Under the leadership of Abdolnaser Hemmati, the Central Bank of Iran has recently secured a fresh financial tool to better steer Iran's highly troubled economy, which faces stagflation for another year on the back of local mismanagement and unilateral US sanctions. But how successful will the central bank be, and how big of an impact will this have?
The Money and Credit Council, Iran’s top financial decision-making body, allowed the central bank on April 16 to engage in open market operations (OMOs) for the first time in the country’s history.
Central banks have used OMOs for nearly a century to directly influence money supply and in turn impact interest rates and inflation. They involve the purchase or sale of securities, typically government debt securities, on the open market.
But in Iran, the constitution, the Usury Free Banking Law and the Islamic Criminal Law collectively call for financial operations to take place based on Islamic values, which prevent the implementation of OMOs on common securities. Instead, the central bank will now be operating on Islamic securities, specifically treasury bonds that were first introduced about five years ago.
In theory, OMOs could be effective in controlling money supply by way of contractionary or expansionary monetary policies that respectively entail selling and buying securities to reduce and increase the total amount of money in circulation. Changes to money supply indirectly affect short-term bank interest rates and inflation, and in turn impact overall interest rates.
That seems like a good solution for the Iranian economy, which is combating all those problems, including but not limited to stratospheric money supply that has grown at an annual rate of over 20% in recent years, high inflation and stubbornly high interest rates. Indeed, officials and pundits have unanimously praised the central bank OMOs license as a constructive move. Central bank chief Hemmati has also expressed confidence in the effectiveness of OMOs, saying they will be especially useful in maintaining interest rates and inflation within corridors desired by the regulator.
Successfully implementing OMOs might be the only way the central bank can meaningfully steer interest rates. Over the past few years, the regulator has failed to curb unruly interest rates even though all factions of the ruling establishment have been in favor — at least publicly — of cutting rates to foster local production.
The hefty credit crunch and other balance sheet problems faced by the banking system have prompted the banks to favor higher rates to attract deposits in the absence of other more modern revenue streams. Shortly before the greenlight for the implementation of OMOs was given, Hemmati had told a gathering of high-level public and private sector officials that the central bank has no plan to directly change interest rates.
However, the very same confluence of structural issues challenging the bank-centered Iranian economy will constrain the effectiveness of OMOs.

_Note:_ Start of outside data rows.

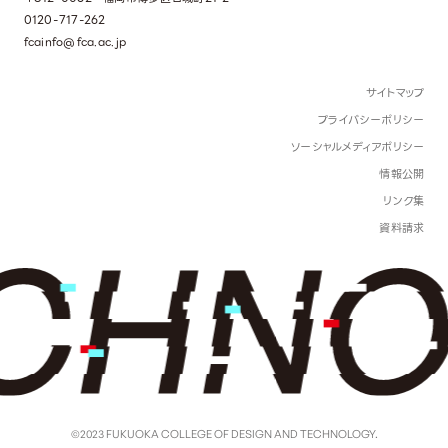
0120-717-262
fcainfo@fca.ac.jp
サイトマップ
プライバシーポリシー
ソーシャルメディアポリシー
情報公開
リンク集
資料請求
©2023 FUKUOKA COLLEGE OF DESIGN AND TECHNOLOGY.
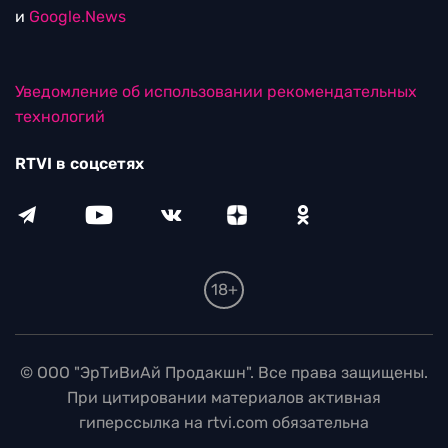
и
Google.News
Уведомление об использовании рекомендательных
технологий
RTVI в соцсетях
18+
© ООО "ЭрТиВиАй Продакшн". Все права защищены.
При цитировании материалов активная
гиперссылка на rtvi.com обязательна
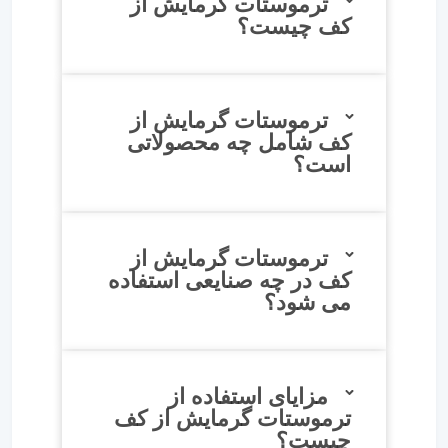
ترموستات گرمایش از
کف چیست؟
ترموستات گرمایش از
کف شامل چه محصولاتی
است؟
ترموستات گرمایش از
کف در چه صنایعی استفاده
می شود؟
مزایای استفاده از
ترموستات گرمایش از کف
چیست؟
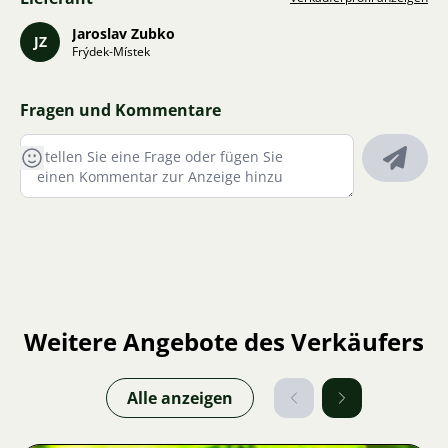
Jaroslav Zubko
JZ
Frýdek-Místek
Fragen und Kommentare
Weitere Angebote des Verkäufers
Alle anzeigen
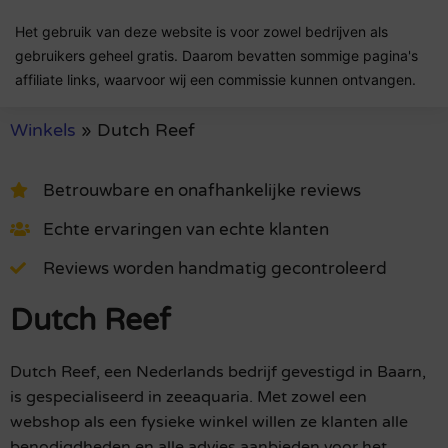
Het gebruik van deze website is voor zowel bedrijven als
gebruikers geheel gratis. Daarom bevatten sommige pagina's
affiliate links, waarvoor wij een commissie kunnen ontvangen.
Winkels
»
Dutch Reef
Betrouwbare en onafhankelijke reviews
Echte ervaringen van echte klanten
Reviews worden handmatig gecontroleerd
Dutch Reef
Dutch Reef, een Nederlands bedrijf gevestigd in Baarn,
is gespecialiseerd in zeeaquaria. Met zowel een
webshop als een fysieke winkel willen ze klanten alle
benodigdheden en alle advies aanbieden voor het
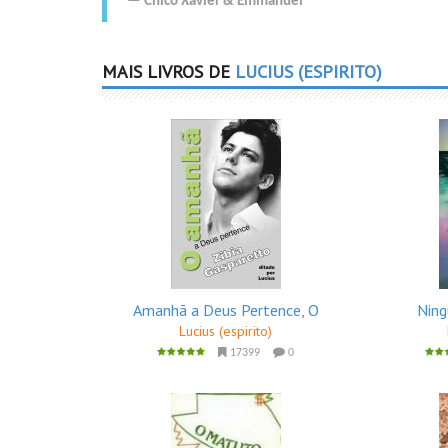
Chico Xavier
&
Emmanuel
MAIS LIVROS DE
LUCIUS (ESPIRITO)
Amanhã a Deus Pertence, O
Ning
Lucius (espirito)
17399
0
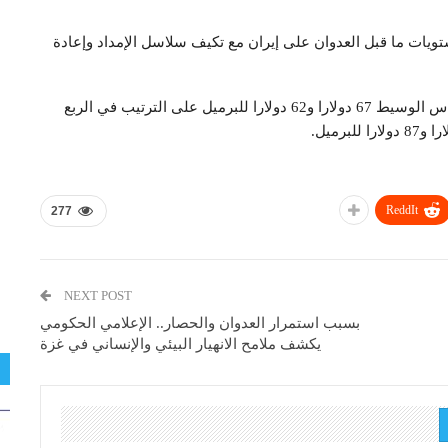
تويات ما قبل العدوان على إيران مع تكيف سلاسل الإمداد وإعادة
ويرجحون أن يبلغ متوسط سعري خامي برنت وغرب تكساس ⁠الوسيط 67 دولارا و62 دولارا للبرميل على الترتيب في الربع
ReddIt
277
NEXT POST
بسبب استمرار العدوان والحصار.. الإعلامي الحكومي
يكشف ملامح الانهيار البيئي والإنساني في غزة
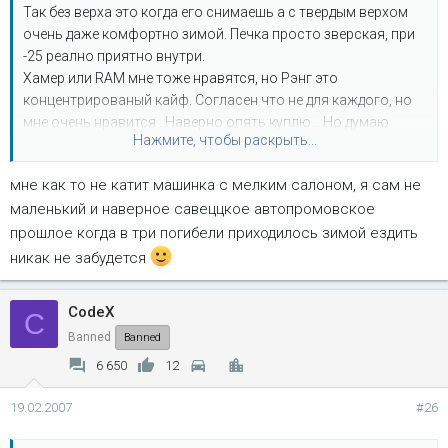
Так без верха это когда его снимаешь а с твердым верхом
очень даже комфортно зимой. Печка просто зверская, при
-25 реално приятно внутри.
Хамер или RAM мне тоже нравятся, но Рэнг это
концентрированый кайф. Согласен что не для каждого, но
мне очень нравится...Наверно опять куплю... Но думаю
Нажмите, чтобы раскрыть...
вколхозить V8...тогда это будет 100% моя машина.
мне как то не катит машинка с мелким салоном, я сам не
маленький и наверное савеццкое автопромовское
прошлое когда в три погибели приходилось зимой ездить
никак не забудется
CodeX
C
Banned
Banned
6 650
12
19.02.2007
#26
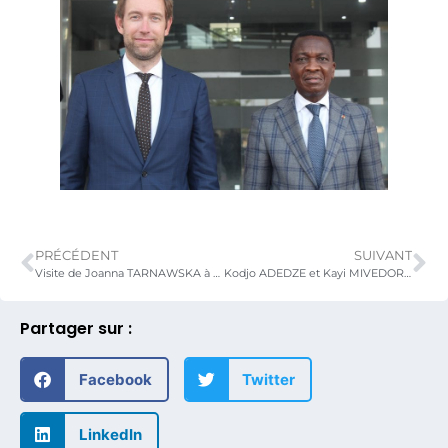
PRÉCÉDENT
SUIVANT
Visite de Joanna TARNAWSKA à Kodjo ADEDZE.
Kodjo ADEDZE et Kayi MIVEDOR parlent d’investissement avec le MEDEF.
Partager sur :
Facebook
Twitter
LinkedIn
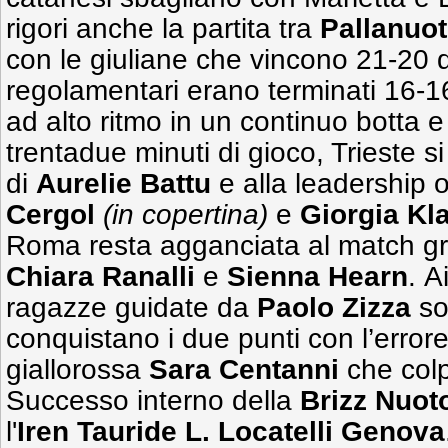
rigori anche la partita tra
Pallanuot
con le giuliane che vincono 21-20 
regolamentari erano terminati 16-16
ad alto ritmo in un continuo botta e
trentadue minuti di gioco, Trieste si 
di
Aurelie
Battu
e alla leadership o
Cergol
(in copertina)
e
Giorgia Kl
Roma resta agganciata al match gra
Chiara Ranalli
e
Sienna
Hearn
. A
ragazze guidate da
Paolo Zizza
so
conquistano i due punti con l’errore
giallorossa
Sara Centanni
che colp
Successo interno della
Brizz Nuo
l'
Iren Tauride L. Locatelli Genova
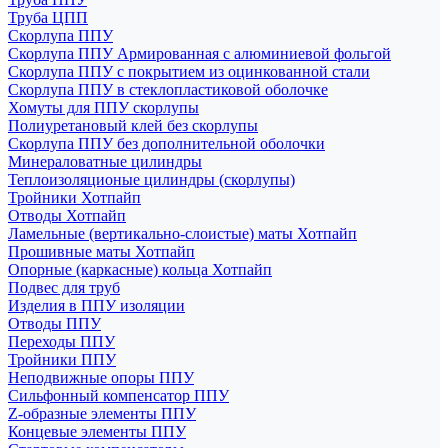
Труба ЦПП
Скорлупа ППУ
Скорлупа ППУ Армированная с алюминиевой фольгой
Скорлупа ППУ с покрытием из оцинкованной стали
Скорлупа ППУ в стеклопластиковой оболочке
Хомуты для ППУ скорлупы
Полиуретановый клей без скорлупы
Скорлупа ППУ без дополнительной оболочки
Минераловатные цилиндры
Теплоизоляционые цилиндры (скорлупы)
Тройники Хотпайп
Отводы Хотпайп
Ламельные (вертикально-слоистые) маты Хотпайп
Прошивные маты Хотпайп
Опорные (каркасные) кольца Хотпайп
Подвес для труб
Изделия в ППУ изоляции
Отводы ППУ
Переходы ППУ
Тройники ППУ
Неподвижные опоры ППУ
Cильфонный компенсатор ППУ
Z-образные элементы ППУ
Концевые элементы ППУ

For instance, the Iranian governments’ structural budget deficits have been caused by decades of mismanagement; banks have turned to excessive overdrafts from the central bank to stay afloat, driven by high levels of non-performing loans. Ultimately, this has fueled the constant expansion of the money supply.
“So long as these structural issues are not transformed, the excessive long-term growth of money supply will persist, rendering open market operations largely ineffective,” macroeconomic analyst Mohammad Mahidashti told Al-Monitor.
“Therefore, high levels of inflation that are largely a monetary factor, and are to an extent influenced by outside factors such as sanctions, will also persist,” added Mahidashti, an expert with the Ministry of Economic Affairs and Finance.
He explained that OMOs are mostly aimed at instilling short-term and minor changes to interbank and interest rates, and they are in no way capable of resolving major structural issues like state budget deficits. “Hence they cannot implement structural changes in Iran’s economy and take it out of the stagflation cycle,” he said.
Meanwhile, since the central bank still desperately lacks independence from the government, the process of deciding the prices and rates of the bonds that are to be exchanged in implementing OMOs may be compromised. “There is a concern that the government would meddle in setting the rates and prices, which will prevent the central bank from reaching its ultimate goals of controlling inflation and the market,” banking expert Kamran Nadri said in an April 14 interview with local media.
Nadri, who at the moment heads the Islamic banking department of the central bank-affiliated Monetary and Banking Research Institute, added that the government desires low interest rates and high prices on the bonds, and is likely to pressure the central bank. “But the central bank must make its decisions based on economic conditions and away from political and emotional factors, since its mandate is to control inflation and resolve the major financial issues of the country,” he said.
While largely working toward the same goals as the government, Hemmati’s central bank has proven to be much more authoritative and independent than that of his predecessor, Valiollah Seif, who is partly blamed for faulty policies that contributed to the scope of Iran’s currency crisis before and after Donald Trump’s administration embarked on its “maximum pressure” campaign. Most recently, Hemmati signaled in March that the government’s failed currency policy will be revised.
If Hemmati manages to fend off pressure from the government and to implement OMOs, it could signal a new era in central bank leadership in Iran. That is especially true since long-gestating articles of bank reform — a main focus of which is central bank independence — are also expected to be put to a vote in parliament by the end of the first half of the current Iranian year, in September at the latest.